##### Data supplied

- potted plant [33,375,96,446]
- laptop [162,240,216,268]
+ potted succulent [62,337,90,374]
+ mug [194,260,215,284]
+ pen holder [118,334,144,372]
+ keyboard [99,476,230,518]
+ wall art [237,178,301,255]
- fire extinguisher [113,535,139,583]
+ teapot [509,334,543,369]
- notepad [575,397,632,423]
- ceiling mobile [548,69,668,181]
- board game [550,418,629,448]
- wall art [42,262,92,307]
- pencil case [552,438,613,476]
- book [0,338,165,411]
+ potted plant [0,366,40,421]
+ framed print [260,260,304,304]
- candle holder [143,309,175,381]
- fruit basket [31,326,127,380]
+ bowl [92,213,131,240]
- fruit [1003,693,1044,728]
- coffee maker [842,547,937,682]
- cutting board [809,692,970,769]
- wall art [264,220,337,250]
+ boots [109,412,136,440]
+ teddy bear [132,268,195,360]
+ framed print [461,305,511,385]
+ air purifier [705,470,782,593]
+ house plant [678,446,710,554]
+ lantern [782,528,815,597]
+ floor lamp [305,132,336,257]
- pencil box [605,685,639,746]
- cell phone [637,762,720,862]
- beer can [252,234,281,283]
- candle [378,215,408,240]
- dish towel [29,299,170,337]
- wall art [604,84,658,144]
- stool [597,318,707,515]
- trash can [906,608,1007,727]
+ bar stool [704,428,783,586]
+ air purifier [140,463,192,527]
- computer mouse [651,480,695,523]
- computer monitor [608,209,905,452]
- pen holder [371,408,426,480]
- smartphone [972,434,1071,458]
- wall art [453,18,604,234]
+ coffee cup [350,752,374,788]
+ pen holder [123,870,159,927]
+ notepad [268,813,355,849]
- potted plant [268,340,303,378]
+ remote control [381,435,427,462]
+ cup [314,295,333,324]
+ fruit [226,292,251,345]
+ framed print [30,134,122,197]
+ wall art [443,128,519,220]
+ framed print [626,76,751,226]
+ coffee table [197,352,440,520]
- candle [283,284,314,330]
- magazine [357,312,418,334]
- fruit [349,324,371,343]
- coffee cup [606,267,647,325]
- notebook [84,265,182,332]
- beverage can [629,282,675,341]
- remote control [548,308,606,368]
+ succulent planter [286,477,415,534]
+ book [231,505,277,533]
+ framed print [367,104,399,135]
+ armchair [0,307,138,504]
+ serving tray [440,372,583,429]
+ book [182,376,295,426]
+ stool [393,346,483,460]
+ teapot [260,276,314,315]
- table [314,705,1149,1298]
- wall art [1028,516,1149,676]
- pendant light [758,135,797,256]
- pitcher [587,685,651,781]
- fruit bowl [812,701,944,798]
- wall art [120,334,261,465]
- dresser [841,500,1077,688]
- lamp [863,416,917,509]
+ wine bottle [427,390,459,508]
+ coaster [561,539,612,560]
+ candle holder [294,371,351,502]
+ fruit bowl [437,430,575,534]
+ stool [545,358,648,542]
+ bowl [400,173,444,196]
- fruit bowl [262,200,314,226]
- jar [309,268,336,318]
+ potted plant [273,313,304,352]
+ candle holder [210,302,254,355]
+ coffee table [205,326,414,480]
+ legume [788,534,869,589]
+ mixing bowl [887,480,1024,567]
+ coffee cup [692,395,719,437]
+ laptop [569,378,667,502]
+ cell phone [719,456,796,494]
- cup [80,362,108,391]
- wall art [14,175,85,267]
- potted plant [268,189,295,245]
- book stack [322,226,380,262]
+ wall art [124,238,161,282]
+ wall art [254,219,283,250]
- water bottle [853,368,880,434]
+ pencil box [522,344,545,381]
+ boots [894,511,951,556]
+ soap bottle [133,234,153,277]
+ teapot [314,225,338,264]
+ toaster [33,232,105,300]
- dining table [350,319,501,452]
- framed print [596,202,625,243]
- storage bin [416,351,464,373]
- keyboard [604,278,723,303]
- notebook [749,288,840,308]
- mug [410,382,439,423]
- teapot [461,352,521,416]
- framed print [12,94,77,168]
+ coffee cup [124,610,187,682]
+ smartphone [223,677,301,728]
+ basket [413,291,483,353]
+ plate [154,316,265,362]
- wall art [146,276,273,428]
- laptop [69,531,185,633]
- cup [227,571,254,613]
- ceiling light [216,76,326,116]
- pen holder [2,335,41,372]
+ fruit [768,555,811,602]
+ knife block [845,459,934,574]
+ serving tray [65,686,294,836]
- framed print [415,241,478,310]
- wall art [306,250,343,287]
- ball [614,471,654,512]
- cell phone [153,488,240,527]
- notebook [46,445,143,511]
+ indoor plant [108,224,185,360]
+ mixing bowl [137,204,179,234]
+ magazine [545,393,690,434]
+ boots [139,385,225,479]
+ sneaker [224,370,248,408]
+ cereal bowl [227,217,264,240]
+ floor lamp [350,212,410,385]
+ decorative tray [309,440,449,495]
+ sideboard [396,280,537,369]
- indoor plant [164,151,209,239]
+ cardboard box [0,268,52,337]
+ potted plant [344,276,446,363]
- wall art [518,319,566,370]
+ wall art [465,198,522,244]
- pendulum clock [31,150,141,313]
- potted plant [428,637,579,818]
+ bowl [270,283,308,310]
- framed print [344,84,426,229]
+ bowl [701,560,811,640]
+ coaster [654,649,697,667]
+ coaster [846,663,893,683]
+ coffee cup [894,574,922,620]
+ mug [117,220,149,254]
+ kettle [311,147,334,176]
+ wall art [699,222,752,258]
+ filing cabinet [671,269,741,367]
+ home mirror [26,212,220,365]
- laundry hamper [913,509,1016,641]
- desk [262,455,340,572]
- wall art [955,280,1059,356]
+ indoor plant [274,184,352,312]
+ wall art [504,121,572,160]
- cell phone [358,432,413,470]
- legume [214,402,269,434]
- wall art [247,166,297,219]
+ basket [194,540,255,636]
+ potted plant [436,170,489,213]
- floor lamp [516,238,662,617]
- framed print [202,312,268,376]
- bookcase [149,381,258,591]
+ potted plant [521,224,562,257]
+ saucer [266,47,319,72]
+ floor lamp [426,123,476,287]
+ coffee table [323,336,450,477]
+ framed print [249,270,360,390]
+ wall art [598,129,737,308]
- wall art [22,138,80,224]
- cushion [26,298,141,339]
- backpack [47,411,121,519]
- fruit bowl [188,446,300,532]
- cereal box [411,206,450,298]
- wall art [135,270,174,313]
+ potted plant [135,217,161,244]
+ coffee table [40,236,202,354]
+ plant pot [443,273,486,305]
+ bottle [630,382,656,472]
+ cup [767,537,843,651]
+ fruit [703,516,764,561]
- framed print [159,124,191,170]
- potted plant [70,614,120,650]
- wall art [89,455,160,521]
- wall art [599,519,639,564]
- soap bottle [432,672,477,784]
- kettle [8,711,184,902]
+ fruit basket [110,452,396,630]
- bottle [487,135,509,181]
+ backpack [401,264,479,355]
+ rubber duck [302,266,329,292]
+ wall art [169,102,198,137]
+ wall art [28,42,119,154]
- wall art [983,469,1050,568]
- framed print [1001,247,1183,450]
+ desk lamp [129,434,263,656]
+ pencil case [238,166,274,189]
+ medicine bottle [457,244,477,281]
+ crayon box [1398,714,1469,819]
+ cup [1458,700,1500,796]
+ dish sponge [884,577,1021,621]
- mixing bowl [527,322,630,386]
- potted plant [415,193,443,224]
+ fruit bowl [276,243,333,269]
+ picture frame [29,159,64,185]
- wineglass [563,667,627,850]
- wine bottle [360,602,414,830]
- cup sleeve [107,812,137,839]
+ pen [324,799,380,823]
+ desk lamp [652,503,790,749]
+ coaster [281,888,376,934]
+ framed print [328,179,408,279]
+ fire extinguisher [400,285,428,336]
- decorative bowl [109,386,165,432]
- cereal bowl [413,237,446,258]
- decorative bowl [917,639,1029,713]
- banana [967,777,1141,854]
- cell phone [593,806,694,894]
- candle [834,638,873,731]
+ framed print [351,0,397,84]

##########

Your goal> Starting with the first line of the listing above, copy each line exactly until you have copied the line containing "- candle holder [143,309,175,381]". Stop there.

Expected answer>
- potted plant [33,375,96,446]
- laptop [162,240,216,268]
+ potted succulent [62,337,90,374]
+ mug [194,260,215,284]
+ pen holder [118,334,144,372]
+ keyboard [99,476,230,518]
+ wall art [237,178,301,255]
- fire extinguisher [113,535,139,583]
+ teapot [509,334,543,369]
- notepad [575,397,632,423]
- ceiling mobile [548,69,668,181]
- board game [550,418,629,448]
- wall art [42,262,92,307]
- pencil case [552,438,613,476]
- book [0,338,165,411]
+ potted plant [0,366,40,421]
+ framed print [260,260,304,304]
- candle holder [143,309,175,381]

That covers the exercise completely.